Time : 1522 EST.  One Terminator visible.  Squadrons are made up of eight.  Want at least five on the blacktop before I shoot, make it all worthwhile.

 

Time L 1522.30 EST.  Irradiated by incoming enemy hunter-killer satellites.  Too far away to worry about at present but they are usually hideously armed.  Think I will be out of here, one way or another, before they become a real danger to me.  But one eye on the threat.

 

Time : 1523 EST.  Three Terminators visible.

 

Time : 1525 EST.  Four Terminators visible.  Six minutes left, Orgone tank at full charge.

 

Time : 1528 EST.  Still only four.  Communication received from Heaven - transmission intercepted reveals that US Secretary of State Karloff, long-time advocate of military action against Heaven, is present at Cape Clinton.  Too good to miss!

 

Time : 1529 EST.  Commenced firing.

 

Time : 1529.30 EST.  Orgone malfunction.  Attempt to reboot master system.

 

Time : 1530.30 EST.  Reboot successful.  Full discharge into cumulo nimbus stacked above Cape Clinton, altitude 700 - 1100 metres.  Cylinder of silver iodide fired into cloud to aid rainfall production.  Perfect conditions!

 

Time : 1532 EST.  Window closed.  La Zero unstable.  Abandoning module, awaiting Gabriel pickup.

 

End of Technical Journal Transcription.

 

            Lazarus comes back from the dead.  He wakes in the cold hold of the shuttle Gabriel as the doors close above him like a coffin’s lid, sealing out the Earth.  A crewman pumps fresh oxygen into his suit.

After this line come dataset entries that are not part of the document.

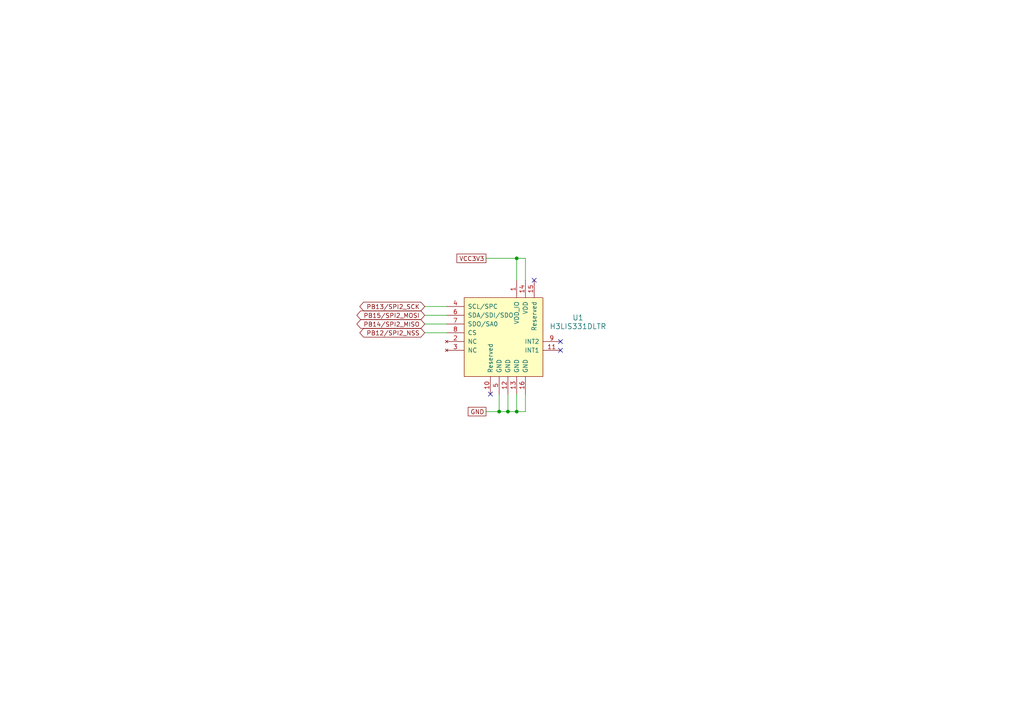
<source format=kicad_sch>
(kicad_sch (version 20230121) (generator eeschema)

  (uuid 2f22d6cb-89ad-468c-961f-4dd6c7203049)

  (paper "A4")

  

  (junction (at 149.86 74.93) (diameter 0) (color 0 0 0 0)
    (uuid 6ac14beb-0c30-4d37-b318-56cdd49dead2)
  )
  (junction (at 144.78 119.38) (diameter 0) (color 0 0 0 0)
    (uuid d877b725-9cc3-4e37-9eca-218c08e2dae0)
  )
  (junction (at 149.86 119.38) (diameter 0) (color 0 0 0 0)
    (uuid f2e2966d-ec2d-48ef-815c-5fbf30d694c3)
  )
  (junction (at 147.32 119.38) (diameter 0) (color 0 0 0 0)
    (uuid fa37b826-0a3f-4088-a1e8-5a8ac047a275)
  )

  (no_connect (at 142.24 114.3) (uuid 05d4c145-7fb8-4ded-9527-fff247424a0c))
  (no_connect (at 162.56 99.06) (uuid 0c8ce774-ec7e-4668-bf48-8a07afbc2537))
  (no_connect (at 162.56 101.6) (uuid 7a3d7814-3ab8-4c76-bcbd-545549baac4d))
  (no_connect (at 154.94 81.28) (uuid e838a8e9-ec02-4719-85fc-f90f29a8d791))

  (wire (pts (xy 152.4 114.3) (xy 152.4 119.38))
    (stroke (width 0) (type default))
    (uuid 015d5ed4-f897-40ed-9a60-826815332cb1)
  )
  (wire (pts (xy 123.19 88.9) (xy 129.54 88.9))
    (stroke (width 0) (type default))
    (uuid 2de725aa-480e-46c3-998c-b115faec4955)
  )
  (wire (pts (xy 152.4 119.38) (xy 149.86 119.38))
    (stroke (width 0) (type default))
    (uuid 32974b06-2bc3-4fcb-a94b-2d1961729709)
  )
  (wire (pts (xy 140.97 74.93) (xy 149.86 74.93))
    (stroke (width 0) (type default))
    (uuid 33779d66-9254-4a8e-baea-5ee4bc5805eb)
  )
  (wire (pts (xy 152.4 81.28) (xy 152.4 74.93))
    (stroke (width 0) (type default))
    (uuid 39079edf-feae-43f9-a390-7e05c710d939)
  )
  (wire (pts (xy 147.32 119.38) (xy 144.78 119.38))
    (stroke (width 0) (type default))
    (uuid 433c6d8d-b790-4d15-83ed-0dabbfb91b1f)
  )
  (wire (pts (xy 147.32 114.3) (xy 147.32 119.38))
    (stroke (width 0) (type default))
    (uuid 5d0e03f5-7326-4bd4-9986-2ae37bf6622b)
  )
  (wire (pts (xy 152.4 74.93) (xy 149.86 74.93))
    (stroke (width 0) (type default))
    (uuid a18d6ae7-782c-45af-aea2-0c376a0b5904)
  )
  (wire (pts (xy 149.86 119.38) (xy 147.32 119.38))
    (stroke (width 0) (type default))
    (uuid a3fbd89f-db68-4a19-a597-e203f4b5aa0a)
  )
  (wire (pts (xy 123.19 96.52) (xy 129.54 96.52))
    (stroke (width 0) (type default))
    (uuid a486680f-b13f-4f56-93ea-c670557eb4f1)
  )
  (wire (pts (xy 149.86 114.3) (xy 149.86 119.38))
    (stroke (width 0) (type default))
    (uuid add3f626-e685-46bf-9d48-f73797f49c64)
  )
  (wire (pts (xy 140.97 119.38) (xy 144.78 119.38))
    (stroke (width 0) (type default))
    (uuid b0c36d7b-c094-4c82-80c6-be04c2161e6f)
  )
  (wire (pts (xy 149.86 74.93) (xy 149.86 81.28))
    (stroke (width 0) (type default))
    (uuid c0568ab6-216f-4e27-8571-aec1e2b0f86e)
  )
  (wire (pts (xy 123.19 93.98) (xy 129.54 93.98))
    (stroke (width 0) (type default))
    (uuid d6d3e1c5-44fb-4a43-b236-a575d0bd5ffc)
  )
  (wire (pts (xy 123.19 91.44) (xy 129.54 91.44))
    (stroke (width 0) (type default))
    (uuid e3edf7b2-2460-45c4-8bbb-03e97b01f1e1)
  )
  (wire (pts (xy 144.78 119.38) (xy 144.78 114.3))
    (stroke (width 0) (type default))
    (uuid ffbb0b1e-64dc-4bd9-b455-973330a1db76)
  )

  (global_label "PB14{slash}SPI2_MISO" (shape bidirectional) (at 123.19 93.98 180) (fields_autoplaced)
    (effects (font (size 1.27 1.27)) (justify right))
    (uuid 15f99194-f3ae-4593-9e53-74df38078be3)
    (property "Intersheetrefs" "${INTERSHEET_REFS}" (at 102.9464 93.98 0)
      (effects (font (size 1.27 1.27)) (justify right) hide)
    )
  )
  (global_label "PB15{slash}SPI2_MOSI" (shape bidirectional) (at 123.19 91.44 180) (fields_autoplaced)
    (effects (font (size 1.27 1.27)) (justify right))
    (uuid 81c95bda-a890-4962-98c2-4eb623bc8a03)
    (property "Intersheetrefs" "${INTERSHEET_REFS}" (at 102.9464 91.44 0)
      (effects (font (size 1.27 1.27)) (justify right) hide)
    )
  )
  (global_label "PB13{slash}SPI2_SCK" (shape bidirectional) (at 123.19 88.9 180) (fields_autoplaced)
    (effects (font (size 1.27 1.27)) (justify right))
    (uuid d3765c81-d2c3-40e3-8995-63b2839d09f0)
    (property "Intersheetrefs" "${INTERSHEET_REFS}" (at 103.7931 88.9 0)
      (effects (font (size 1.27 1.27)) (justify right) hide)
    )
  )
  (global_label "VCC3V3" (shape passive) (at 140.97 74.93 180) (fields_autoplaced)
    (effects (font (size 1.27 1.27)) (justify right))
    (uuid d8ce73cf-9654-4f07-879e-b8cd5e86f963)
    (property "Intersheetrefs" "${INTERSHEET_REFS}" (at 131.9599 74.93 0)
      (effects (font (size 1.27 1.27)) (justify right) hide)
    )
  )
  (global_label "GND" (shape passive) (at 140.97 119.38 180) (fields_autoplaced)
    (effects (font (size 1.27 1.27)) (justify right))
    (uuid e8353871-eddf-49ee-b679-5ff78b397c68)
    (property "Intersheetrefs" "${INTERSHEET_REFS}" (at 135.2256 119.38 0)
      (effects (font (size 1.27 1.27)) (justify right) hide)
    )
  )
  (global_label "PB12{slash}SPI2_NSS" (shape bidirectional) (at 123.19 96.52 180) (fields_autoplaced)
    (effects (font (size 1.27 1.27)) (justify right))
    (uuid fc7b9659-72e7-4d23-afb8-8b301e0a5bb3)
    (property "Intersheetrefs" "${INTERSHEET_REFS}" (at 103.7931 96.52 0)
      (effects (font (size 1.27 1.27)) (justify right) hide)
    )
  )

  (symbol (lib_id "dk_Motion-Sensors-Accelerometers:H3LIS331DLTR") (at 144.78 96.52 0) (unit 1)
    (in_bom yes) (on_board yes) (dnp no) (fields_autoplaced)
    (uuid de516617-89d8-4c43-8ad1-6b8990601816)
    (property "Reference" "U1" (at 167.64 92.1319 0)
      (effects (font (size 1.524 1.524)))
    )
    (property "Value" "H3LIS331DLTR" (at 167.64 94.6719 0)
      (effects (font (size 1.524 1.524)))
    )
    (property "Footprint" "digikey-footprints:TFLGA-16_3x3mm" (at 149.86 91.44 0)
      (effects (font (size 1.524 1.524)) (justify left) hide)
    )
    (property "Datasheet" "http://www.st.com/content/ccc/resource/technical/document/datasheet/3e/48/02/c7/a4/e6/41/bb/DM00053090.pdf/files/DM00053090.pdf/jcr:content/translations/en.DM00053090.pdf" (at 149.86 88.9 0)
      (effects (font (size 1.524 1.524)) (justify left) hide)
    )
    (property "Digi-Key_PN" "497-13903-1-ND" (at 149.86 86.36 0)
      (effects (font (size 1.524 1.524)) (justify left) hide)
    )
    (property "MPN" "H3LIS331DLTR" (at 149.86 83.82 0)
      (effects (font (size 1.524 1.524)) (justify left) hide)
    )
    (property "Category" "Sensors, Transducers" (at 149.86 81.28 0)
      (effects (font (size 1.524 1.524)) (justify left) hide)
    )
    (property "Family" "Motion Sensors - Accelerometers" (at 149.86 78.74 0)
      (effects (font (size 1.524 1.524)) (justify left) hide)
    )
    (property "DK_Datasheet_Link" "http://www.st.com/content/ccc/resource/technical/document/datasheet/3e/48/02/c7/a4/e6/41/bb/DM00053090.pdf/files/DM00053090.pdf/jcr:content/translations/en.DM00053090.pdf" (at 149.86 76.2 0)
      (effects (font (size 1.524 1.524)) (justify left) hide)
    )
    (property "DK_Detail_Page" "/product-detail/en/stmicroelectronics/H3LIS331DLTR/497-13903-1-ND/4311636" (at 149.86 73.66 0)
      (effects (font (size 1.524 1.524)) (justify left) hide)
    )
    (property "Description" "ACCEL 100-400G I2C/SPI 16TFLGA" (at 149.86 71.12 0)
      (effects (font (size 1.524 1.524)) (justify left) hide)
    )
    (property "Manufacturer" "STMicroelectronics" (at 149.86 68.58 0)
      (effects (font (size 1.524 1.524)) (justify left) hide)
    )
    (property "Status" "Active" (at 149.86 66.04 0)
      (effects (font (size 1.524 1.524)) (justify left) hide)
    )
    (pin "13" (uuid c0756bec-a4e9-496a-bdee-ee48cd0fe1d0))
    (pin "10" (uuid 4cf48967-1e02-462e-9eec-309e5ddbdb67))
    (pin "4" (uuid 257bd5ce-cd2f-4c2f-9c10-77a523f9ebf5))
    (pin "5" (uuid a361661f-0121-4727-8774-b7d97e5bd278))
    (pin "1" (uuid 9408acfb-a915-4999-abf4-349d7e88a1fb))
    (pin "2" (uuid 70c63fa2-5bd9-4c1e-b9e0-8704497f07ed))
    (pin "14" (uuid d4655cba-731b-42f3-968b-8f6115b47adf))
    (pin "6" (uuid 75ac72b3-e3c5-4329-8798-4e0b20389f7c))
    (pin "16" (uuid 498ddf4c-17fc-47c1-a62d-9fe20bcccbc4))
    (pin "11" (uuid 17f7f6b9-f900-4d7e-9a9c-a35358ad0073))
    (pin "12" (uuid ae275c13-f7ab-4d21-919e-ce1e7b13224c))
    (pin "15" (uuid 755141e6-c404-4778-a658-5ab32632b90d))
    (pin "3" (uuid 24f9e3f2-4865-4e71-a3e1-72e518971274))
    (pin "7" (uuid c1bd5ebd-63ea-483e-b246-fcc4b72c9197))
    (pin "8" (uuid 49d4acdf-5327-44ea-8dc4-79baa52a72ea))
    (pin "9" (uuid ae918d6e-8350-447f-bea7-730dc88c1f39))
    (instances
      (project "Dev_IO_Board"
        (path "/08306a65-4219-4fd3-be0b-ecc880ce80b5/f7cba2ac-0e97-456f-8db0-011675da6ae1"
          (reference "U1") (unit 1)
        )
      )
    )
  )
)

</source>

            “Did it work?” he croaks, his throat dry and raspy.

            “Work?  You got them all, Professor.  All eight were out by the time the rain fell.  Smashed ‘em all to smithereens.  Minimal civilian casualties too, the visitors were watching from a hardened shelter.  But I hear Secretary Karloff got a broken leg.  Seems he was about to smash a bottle of champagne on a Terminator’s nosecone, got himself smashed instead!”

            Lazarus closes his eyes.  “Then it was worth it.  Worth the sacrifice of La Zero.  She did well, she was a good ship.”

            “Sacrifice?”  The crewman is puzzled.  He kneels over Lazarus Zero, pulls him upright, presses their helmet faceplates together.  “Angels are expert scavengers, Professor, you should know that by now.  Look.”

            La Zero, a little scorched around the edges but largely intact, sits at the end of the bay, still gripped in the shuttle’s retrieval arm.  Lazarus reaches over and runs his gloved hand down the little ship’s side, tears on his cheeks.

            “Not bad for a homemade Orgone Accumulator,” he says, as they dead back to Heaven.  “William would have been so proud.”

            Outside, hunter-killer satellites scour the sky, looking for enemy, and finding only cold empty space.